*CHECK YOUR UNDERSTANDING*.
A: In the blog post about becoming a mother at 22, reproduce word for word the passage from "What was your reaction" to "family supportive of your decision?".
B: According to the blog post about becoming a mother at 22, how far along was the writer's pregnancy when both sets of parents found out?
C: Continue the blog post about becoming a mother at 22, starting after its final sentence.

*DOCUMENT EXTRACT*.
****************************************

Thursday, October 14, 2010

Me, a mother at the age of 22.

'Real Life' Young mommy

What was your situation when you had your first baby? Were you happy/scared/anxious about becoming a mom?

I was not yet married when I got pregnant, but I’m already working. My boyfriend and I were having a 4 months relationship and we are happy. We do not plan to get married yet, but when our parents found out, they planned a wedding for us. And that was good because they are very supportive. Of course, knowing that you bear another human being inside your womb is an amazing and a wonderful feeling. Scared? At first, because we are not married yet and we didn’t know how to tell our parents. Anxious? Hmmm… a little bit, maybe because it’s my first time, and there are things happened that you couldn’t really explain. But the true feeling of becoming a mother is unexplainable. I don’t know how happy I am that time because the thing that I’m dreaming and expecting to come in 5 or 10 years, God gave it to me too much earlier. That’s why I called this a blessing. ^_^

What was your reaction when you found out you were pregnant? Was your partner supportive of your decision? Was your family supportive of your decision?

Actually it was my boyfriend (husband now) who first noticed the signs. He frequently asked me how I feel, am I dizzy or does my head aches, do I vomit…etc… It was a month ago since I have my last menstruation, and I started wondering when it was more than 40 days since I haven’t had my menstruation. I search the internet about the signs and symptoms of being pregnant, and found out that most of the results were happening in me. He was starting to apply for a job that time and to avoid adding to his burdens, I convinced myself that I’m not pregnant and I’m just stressed that’s why I encountered such signs. But sooner, I realized that I think I must take this seriously before I regret this. So, I tried to take that PT and I couldn't believe my eyes when that little pink plus sign came up! The first thing that came to my mind was to tell my mother, because we are the same woman. But fear comes to me first so I’d better told it to my boyfriend. He was not surprised because he was wondering about this since. Well, he is supportive. But in times that I get emotional too much, I don’t know if he already thought of leaving me, or is it one of the mood swing of being pregnant. There are times that we‘re having a hard time because of our family’s status. But in the end, we managed to get over the worst situation. We decided to hide this matter to our parents and friends until they just noticed it. My parents and his parents found out when I’m 4 to 5 months pregnant. In my side, my mother found out on her own because she noticed the changes in my body. And after that, we planned the wedding and get married after a month. They were supportive but I know that they were shocked because they did not expect this will happen to me in an earlier stage of my life.

****************************************

*INFORMATION SHOWN*.
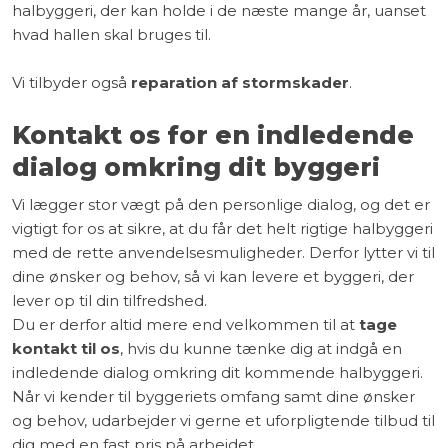
halbyggeri, der kan holde i de næste mange år, uanset
hvad hallen skal bruges til.
Vi tilbyder også
reparation af stormskader
.
Kontakt os for en indledende
dialog omkring dit byggeri
Vi lægger stor vægt på den personlige dialog, og det er
vigtigt for os at sikre, at du får det helt rigtige halbyggeri
med de rette anvendelsesmuligheder. Derfor lytter vi til
dine ønsker og behov, så vi kan levere et byggeri, der
lever op til din tilfredshed.
Du er derfor altid mere end velkommen til at
tage
kontakt til os
, hvis du kunne tænke dig at indgå en
indledende dialog omkring dit kommende halbyggeri.
Når vi kender til byggeriets omfang samt dine ønsker
og behov, udarbejder vi gerne et uforpligtende tilbud til
dig med en fast pris på arbejdet.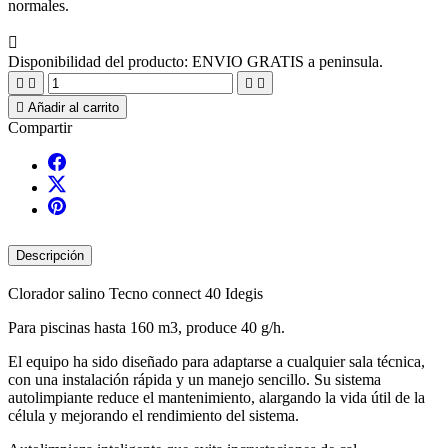
normales.

Disponibilidad del producto:
ENVIO GRATIS a peninsula.





Añadir al carrito
Compartir
Descripción
Clorador salino Tecno connect 40 Idegis
Para piscinas hasta 160 m3, produce 40 g/h.
El equipo ha sido diseñado para adaptarse a cualquier sala técnica,
con una instalación rápida y un manejo sencillo. Su sistema
autolimpiante reduce el mantenimiento, alargando la vida útil de la
célula y mejorando el rendimiento del sistema.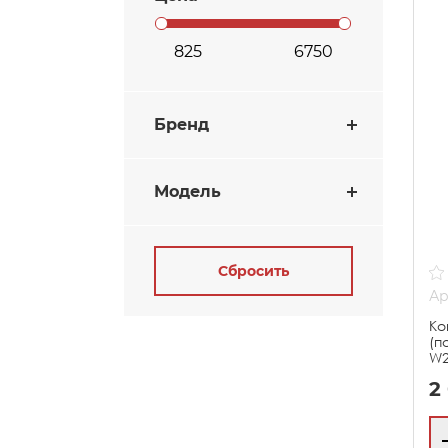
Бренд
Модель
Сбросить
Ар
Ко
(п
W2
2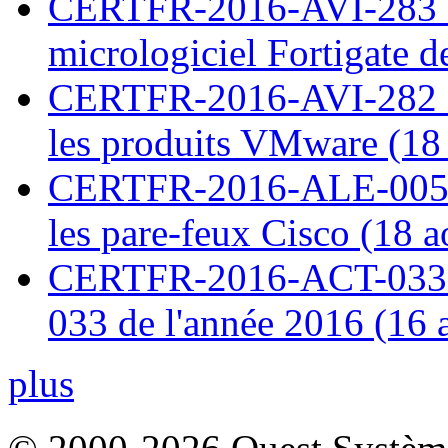
CERTFR-2016-AVI-283 : V
micrologiciel Fortigate d
CERTFR-2016-AVI-282 : M
les produits VMware (18
CERTFR-2016-ALE-005 : 
les pare-feux Cisco (18 
CERTFR-2016-ACT-033 : 
033 de l'année 2016 (16 
plus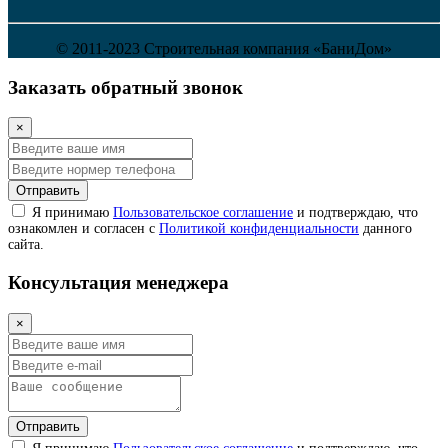
© 2011-2023 Строительная компания «БаниДом»
Заказать обратный звонок
×
Отправить
Я принимаю
Пользовательское соглашение
и подтверждаю, что
ознакомлен и согласен с
Политикой конфиденциальности
данного
сайта.
Консультация менеджера
×
Отправить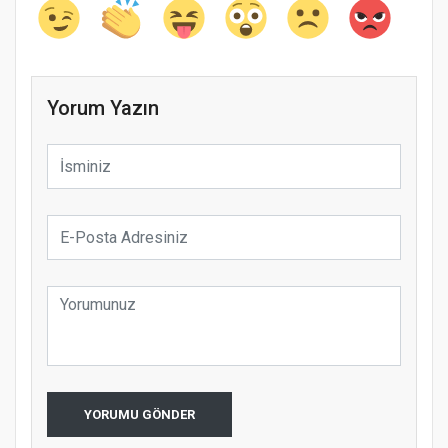
Yorum Yazın
YORUMU GÖNDER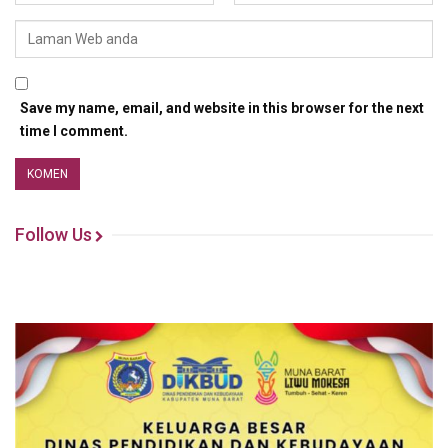
Save my name, email, and website in this browser for the next
time I comment.
Follow Us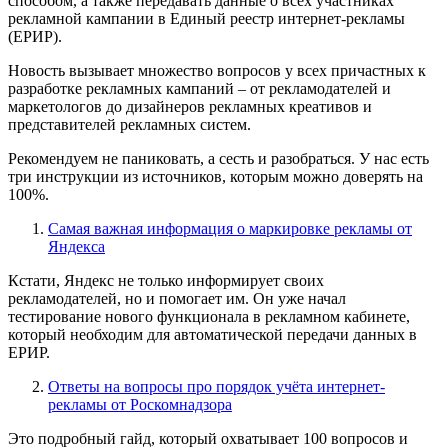
способом, а также передавать данные о всех участниках
рекламной кампании в Единый реестр интернет-рекламы
(ЕРИР).
Новость вызывает множество вопросов у всех причастных к
разработке рекламных кампаний – от рекламодателей и
маркетологов до дизайнеров рекламных креативов и
представителей рекламных систем.
Рекомендуем не паниковать, а сесть и разобраться. У нас есть
три инструкции из источников, которым можно доверять на
100%.
Самая важная информация о маркировке рекламы от
Яндекса
Кстати, Яндекс не только информирует своих
рекламодателей, но и помогает им. Он уже начал
тестирование нового функционала в рекламном кабинете,
который необходим для автоматической передачи данных в
ЕРИР.
Ответы на вопросы про порядок учёта интернет-
рекламы от Роскомнадзора
Это подробный гайд, который охватывает 100 вопросов и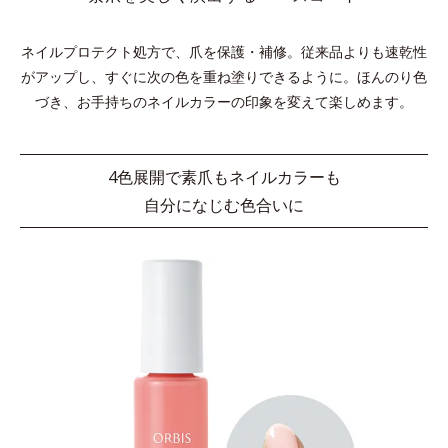
ネイルプロテクト処方で、爪を保護・補修。従来品よりも速乾性
がアップし、すぐに次の色を重ね塗りできるように。
ほんのり色
づき、お手持ちのネイルカラーの印象を変えて楽しめます。
4色展開で素爪もネイルカラーも
自分になじむ色合いに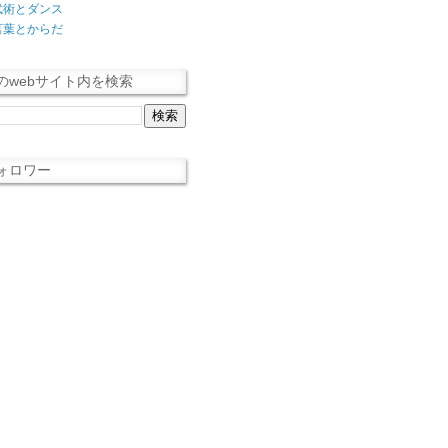
武術とダンス
言葉とからだ
のwebサイト内を検索
ォロワー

****************************************

*REPLIES*.
A:
What was your reaction when you found out you were pregnant? Was your partner supportive of your decision? Was your family supportive of your decision?

B: Four to five months.

C:
What would be the biggest piece of advice you would give to other young moms?

First, take care of yourself. That includes physically, emotionally, and mentally. Don’t ever try or think of aborting your own child, you might regret it your whole life. Get as much education as you possibly can even if you are past the formal schooling stage; make sure you stay educated about what's going on in the world so you can make informed decisions about things. Eventually, everything will trickle down and affect you/your family/your child at some point. Physically and emotionally, if you aren't healthy you can't take care of your family. If there is a concern, get help! There is absolutely nothing wrong with that and there are professionals in many different fields who are available to make sure you are alright so you can give the best care you can to your family. The second thing is to realize that now your baby and family come first before anything else. That's what being a mother means, and if you aren't ready for that-don't have babies!

Whats been the most difficult part of being pregnant? The best part?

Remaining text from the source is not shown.